Ten Years After the Defeat of the Free Trade Area of the Americas (FTAA) – Lessons for Current Struggles
November 5, 2015
Aldo Orellana López
Latin America – in movement
At the 4th Summit of the Americas 10 years ago in Mar del Plata, Argentina, the proposed Free Trade Area of the Americas was pronounced dead and buried. Today, 10 years on, the Democracy Center has interviewed three prominent social leaders who successfully fought, alongside hundreds of activists and organizations from across the continent, against what was intended to be the world’s largest free trade area and the greatest corporate offensive in modern history.
Our interviewees are all from organizations that are members of the Hemispheric Social Alliance (HSA): Alberto Arroyo from the Mexican Free Trade Action Network; Paulina Muñoz from Ecuador Decides; and Enrique Daza from the Colombian Free Trade Action Network who was also responsible for the secretariat of the HSA.

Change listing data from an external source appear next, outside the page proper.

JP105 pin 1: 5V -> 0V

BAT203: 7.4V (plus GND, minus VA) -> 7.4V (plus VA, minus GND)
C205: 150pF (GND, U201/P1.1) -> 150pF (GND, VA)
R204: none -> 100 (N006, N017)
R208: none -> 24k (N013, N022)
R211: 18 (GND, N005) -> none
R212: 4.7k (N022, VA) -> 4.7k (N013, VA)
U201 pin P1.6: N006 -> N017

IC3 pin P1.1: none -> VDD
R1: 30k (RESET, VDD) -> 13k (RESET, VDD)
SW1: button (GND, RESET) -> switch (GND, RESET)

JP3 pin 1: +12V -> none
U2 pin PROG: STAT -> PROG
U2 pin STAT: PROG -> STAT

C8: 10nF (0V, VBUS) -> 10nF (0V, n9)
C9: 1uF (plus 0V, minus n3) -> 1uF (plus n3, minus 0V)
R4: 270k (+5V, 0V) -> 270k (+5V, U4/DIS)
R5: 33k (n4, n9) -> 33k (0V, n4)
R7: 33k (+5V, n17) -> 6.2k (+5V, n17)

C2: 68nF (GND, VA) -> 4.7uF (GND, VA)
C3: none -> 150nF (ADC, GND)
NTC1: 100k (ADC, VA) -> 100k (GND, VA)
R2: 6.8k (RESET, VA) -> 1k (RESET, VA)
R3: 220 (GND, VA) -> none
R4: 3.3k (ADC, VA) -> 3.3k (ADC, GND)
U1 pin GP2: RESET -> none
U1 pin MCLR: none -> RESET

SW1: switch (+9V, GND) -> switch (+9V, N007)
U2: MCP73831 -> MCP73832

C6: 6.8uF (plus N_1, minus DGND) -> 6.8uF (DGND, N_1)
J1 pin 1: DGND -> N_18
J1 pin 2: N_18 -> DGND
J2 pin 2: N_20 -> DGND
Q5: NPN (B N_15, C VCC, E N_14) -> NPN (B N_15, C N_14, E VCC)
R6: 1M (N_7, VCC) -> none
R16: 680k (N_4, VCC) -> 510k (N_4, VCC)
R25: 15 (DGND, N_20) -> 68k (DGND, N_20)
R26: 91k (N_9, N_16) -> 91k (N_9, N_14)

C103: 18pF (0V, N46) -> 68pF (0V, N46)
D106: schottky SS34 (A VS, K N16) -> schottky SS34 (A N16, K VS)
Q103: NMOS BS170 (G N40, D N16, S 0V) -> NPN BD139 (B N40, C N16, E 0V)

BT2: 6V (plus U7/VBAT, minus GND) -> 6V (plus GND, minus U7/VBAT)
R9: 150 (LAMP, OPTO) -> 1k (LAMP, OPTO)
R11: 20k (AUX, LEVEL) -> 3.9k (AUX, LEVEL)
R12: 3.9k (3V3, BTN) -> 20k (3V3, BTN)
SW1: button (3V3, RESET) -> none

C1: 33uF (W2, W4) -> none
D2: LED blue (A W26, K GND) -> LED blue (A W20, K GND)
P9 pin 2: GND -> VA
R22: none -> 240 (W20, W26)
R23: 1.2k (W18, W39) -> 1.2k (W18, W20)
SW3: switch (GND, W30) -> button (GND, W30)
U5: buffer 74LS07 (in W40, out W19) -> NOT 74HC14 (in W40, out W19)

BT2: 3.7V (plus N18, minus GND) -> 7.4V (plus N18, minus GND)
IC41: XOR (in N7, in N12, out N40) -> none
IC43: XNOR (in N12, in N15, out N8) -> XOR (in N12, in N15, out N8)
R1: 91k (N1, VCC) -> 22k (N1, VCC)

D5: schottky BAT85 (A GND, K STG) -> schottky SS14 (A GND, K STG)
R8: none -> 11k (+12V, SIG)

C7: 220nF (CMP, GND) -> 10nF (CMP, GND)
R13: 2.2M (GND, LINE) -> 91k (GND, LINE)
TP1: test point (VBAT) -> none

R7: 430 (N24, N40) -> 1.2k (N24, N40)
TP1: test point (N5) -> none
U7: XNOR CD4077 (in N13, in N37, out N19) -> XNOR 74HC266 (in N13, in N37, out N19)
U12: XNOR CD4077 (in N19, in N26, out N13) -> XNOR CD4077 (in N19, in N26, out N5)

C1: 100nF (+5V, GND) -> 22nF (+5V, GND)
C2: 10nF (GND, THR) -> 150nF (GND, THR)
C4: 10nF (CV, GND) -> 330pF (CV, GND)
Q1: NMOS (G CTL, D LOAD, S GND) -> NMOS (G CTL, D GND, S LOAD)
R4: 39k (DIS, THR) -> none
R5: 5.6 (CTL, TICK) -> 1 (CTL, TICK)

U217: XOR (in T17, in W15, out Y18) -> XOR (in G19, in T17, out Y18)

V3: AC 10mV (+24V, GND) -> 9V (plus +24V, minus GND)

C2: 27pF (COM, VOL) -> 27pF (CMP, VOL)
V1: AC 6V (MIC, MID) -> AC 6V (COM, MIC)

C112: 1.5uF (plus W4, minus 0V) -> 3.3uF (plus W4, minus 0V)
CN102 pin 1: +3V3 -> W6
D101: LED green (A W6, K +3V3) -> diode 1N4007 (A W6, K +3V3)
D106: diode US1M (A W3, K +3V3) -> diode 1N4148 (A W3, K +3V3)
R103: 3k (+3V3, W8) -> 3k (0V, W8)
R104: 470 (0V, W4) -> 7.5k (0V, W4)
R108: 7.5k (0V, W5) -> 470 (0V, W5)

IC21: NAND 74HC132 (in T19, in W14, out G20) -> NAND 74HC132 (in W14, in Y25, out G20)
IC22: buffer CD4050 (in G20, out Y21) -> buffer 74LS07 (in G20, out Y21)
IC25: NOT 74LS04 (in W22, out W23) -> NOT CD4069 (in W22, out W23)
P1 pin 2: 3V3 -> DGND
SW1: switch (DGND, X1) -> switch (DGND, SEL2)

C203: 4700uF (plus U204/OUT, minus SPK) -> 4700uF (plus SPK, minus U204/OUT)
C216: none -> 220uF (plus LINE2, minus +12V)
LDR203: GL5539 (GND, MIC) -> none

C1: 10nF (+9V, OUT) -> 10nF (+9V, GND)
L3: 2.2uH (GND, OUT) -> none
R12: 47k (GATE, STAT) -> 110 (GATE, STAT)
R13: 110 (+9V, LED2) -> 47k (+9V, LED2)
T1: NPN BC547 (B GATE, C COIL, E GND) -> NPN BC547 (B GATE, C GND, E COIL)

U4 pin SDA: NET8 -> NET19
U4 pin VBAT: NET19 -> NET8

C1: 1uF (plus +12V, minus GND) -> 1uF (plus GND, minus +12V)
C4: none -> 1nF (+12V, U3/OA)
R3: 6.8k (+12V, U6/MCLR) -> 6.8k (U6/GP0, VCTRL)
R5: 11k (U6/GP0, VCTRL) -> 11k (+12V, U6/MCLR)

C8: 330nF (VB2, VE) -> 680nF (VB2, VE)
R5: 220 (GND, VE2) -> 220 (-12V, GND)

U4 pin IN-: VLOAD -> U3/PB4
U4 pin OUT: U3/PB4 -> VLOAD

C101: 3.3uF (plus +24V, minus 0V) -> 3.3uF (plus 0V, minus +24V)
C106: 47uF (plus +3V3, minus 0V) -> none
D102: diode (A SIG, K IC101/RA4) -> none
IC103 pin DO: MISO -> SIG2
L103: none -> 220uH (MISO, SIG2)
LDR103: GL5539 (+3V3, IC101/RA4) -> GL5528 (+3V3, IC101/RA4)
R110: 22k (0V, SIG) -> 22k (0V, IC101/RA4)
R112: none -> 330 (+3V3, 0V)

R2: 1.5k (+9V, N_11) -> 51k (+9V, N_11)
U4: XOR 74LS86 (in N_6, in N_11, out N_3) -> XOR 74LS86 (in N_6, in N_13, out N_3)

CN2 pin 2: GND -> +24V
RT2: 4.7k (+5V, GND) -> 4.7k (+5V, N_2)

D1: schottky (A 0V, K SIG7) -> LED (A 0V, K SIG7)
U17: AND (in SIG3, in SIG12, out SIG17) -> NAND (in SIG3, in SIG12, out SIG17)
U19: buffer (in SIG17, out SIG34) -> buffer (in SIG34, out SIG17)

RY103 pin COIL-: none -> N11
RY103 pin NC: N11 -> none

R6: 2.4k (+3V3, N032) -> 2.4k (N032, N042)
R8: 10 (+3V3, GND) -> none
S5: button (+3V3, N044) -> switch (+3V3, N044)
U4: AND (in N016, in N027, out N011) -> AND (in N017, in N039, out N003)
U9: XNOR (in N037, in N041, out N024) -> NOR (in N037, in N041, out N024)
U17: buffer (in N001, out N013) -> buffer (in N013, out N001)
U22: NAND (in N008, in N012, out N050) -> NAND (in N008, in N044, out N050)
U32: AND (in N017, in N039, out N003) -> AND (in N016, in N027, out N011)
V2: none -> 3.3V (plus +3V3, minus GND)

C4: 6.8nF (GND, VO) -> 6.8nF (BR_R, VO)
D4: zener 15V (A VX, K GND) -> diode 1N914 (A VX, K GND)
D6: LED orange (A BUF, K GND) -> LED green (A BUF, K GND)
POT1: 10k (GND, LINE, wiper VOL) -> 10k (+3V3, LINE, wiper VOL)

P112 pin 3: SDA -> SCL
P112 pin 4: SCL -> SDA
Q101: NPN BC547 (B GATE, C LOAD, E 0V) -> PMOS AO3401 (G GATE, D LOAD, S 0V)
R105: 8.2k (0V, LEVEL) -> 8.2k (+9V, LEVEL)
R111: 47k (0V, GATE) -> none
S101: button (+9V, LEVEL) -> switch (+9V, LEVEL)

The aim of our interviews has been to gather as many lessons as possible, not only in relation to the victory against the FTAA but also from subsequent developments in the region. We critically explore the corporate counter-offensive in the Americas and worldwide and the evolving role of social movements in light of these developments. Finally, we present a series of reflections on the fight against the system globally and on the evolution of the international social movement.
Just as the FTAA was a crossroads, we are currently at another crossroads. We recently saw the announcement of the end of the Trans Pacific Partnership (TPP) negotiations, and the US and EU are pushing hard to finalise the TTIP and other major trade and investment deals. The weeks and months to come will determine whether the current free trade regime can be consolidated at global level, or whether it will once again fail thanks to social movement mobilisation.
Our overarching aim is to contribute to the strategic thinking for these current struggles in the Americas, Europe and the rest of the world.